Today I managed to hit myself over the head with a cluebat, proof that there's always something to learn and that you should never accept dogma. In this case, the dogma was that interned strings never get garbage-collected. Like all good dogma, it combined a few facts with a leap of faith, and was plausible enough that I never challenged it.
The facts first (actually, only one fact): interned strings are stored in the same pool as literal strings. This is explicitly stated in the JavaDoc for String.intern()
, and can be demonstrated with the following code:
String a = "Are we having fun yet?"; String b = new String(a); System.out.println(a == b); String c = b.intern(); System.out.println(a == c);
And now the leap of faith: the JVM doesn't clean up the constant pool. Seems plausible: after all, two literal strings are guaranteed to be the same. And intern()
is a native method, so it must be doing something tricky behind the scenes.

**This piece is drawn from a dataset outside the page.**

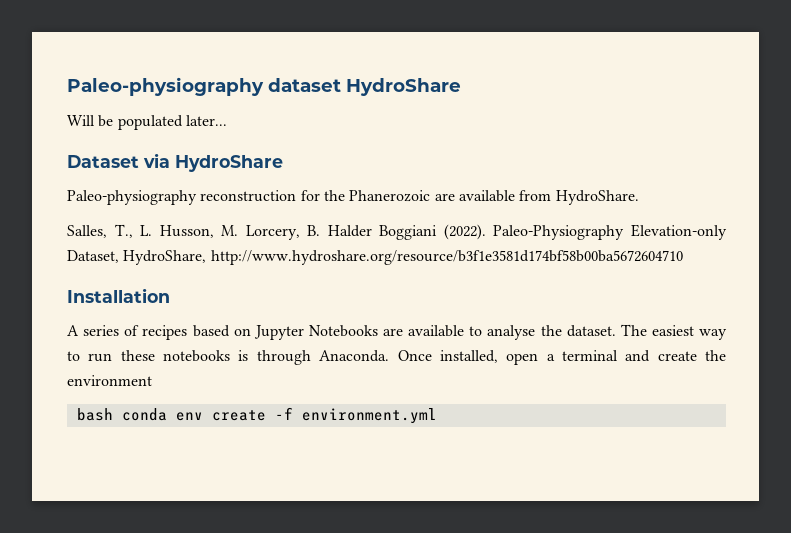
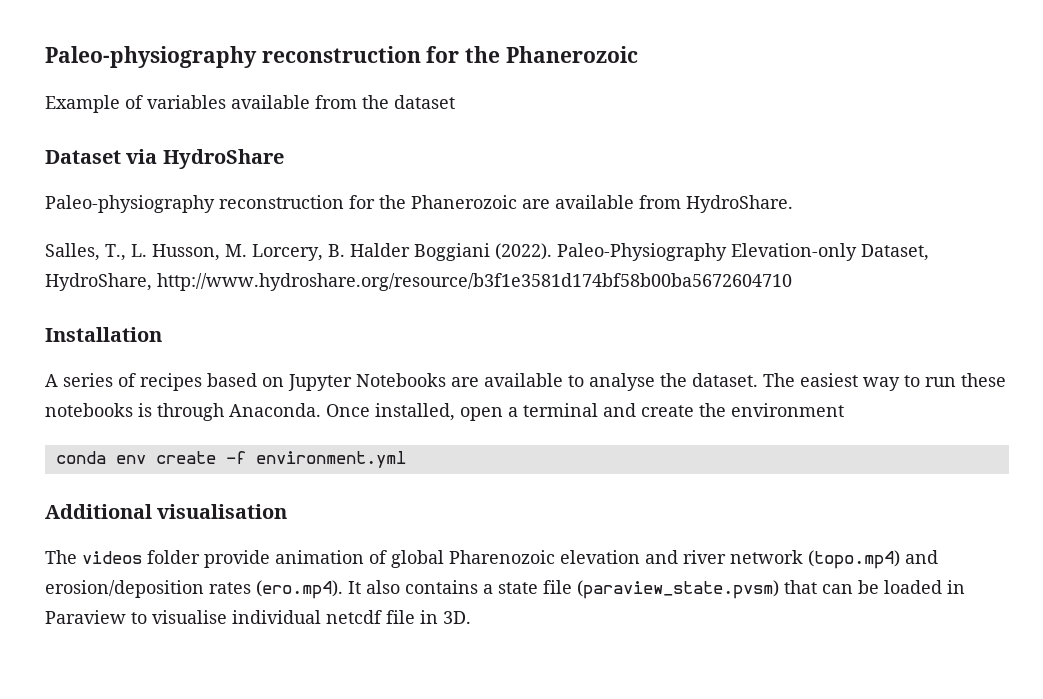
[67,77,461,96] [67,115,227,130] Paleo-physiography dataset HydroShare // Will be populated later... -> [45,46,638,68] [45,95,455,113] Paleo-physiography reconstruction for the Phanerozoic // Example of variables available from the dataset
[76,408,113,421] bash -> (844, 410) none
(437, 416) none -> [45,504,288,519] [45,550,938,569] [45,580,965,599] [45,610,471,624] // Additional visualisation // The videos folder provide animation of global Pharenozoic elevation and river network (topo.mp4) and erosion/deposition rates (ero.mp4). It also contains a state file (paraview_state.pvsm) that can be loaded in Paraview to visualise individual netcdf file in 3D.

And everybody else says you'll cause bugs if you intern too many strings, so …
A skeptic might ask “how can you tell that two string literals aren't the same if you don't have references to both?” I even said as much when I wrote about canonicalizing maps (an article that got some edits today). Once all references to a string go out of scope (including any references within a class definition), then there's no need to keep that string in the pool. And the JVM doesn't — at least, the Sun JVM doesn't.
This particular cluebat entered the picture because I'm currently writing an article on out-of-memory exceptions, and wanted a program to demonstrate permgen failures. So I wrote a loop that interned big, random-content strings … and nothing happened. I killed the program after I finally realized that it wasn't going to die on its own.
But the dogma must have some basis in fact, right? It happens that I have a machine with Sun JVMs from version 1.2 on up. So I ran my test program on each revision, and while the -verbose:gc
output changed, the result did not: all of these versions appear to clean up the string pool. Is it possible that a 1.1 release is the source of this dogma? Perhaps, and if someone still has one installed, here's the program:
public class InternExhaustion { public static void main(String[] argv) throws Exception { while (true) { String str = generateRandomString(65536); str.intern(); } } private static String generateRandomString(int length) { char[] chars = new char[length]; for (int ii = 0 ; ii < length ; ii++) chars[ii] = (char)(96 * Math.random() + ' '); return new String(chars); } }
For myself, I have some edits to make. And a lump on the head to remind me to question dogma.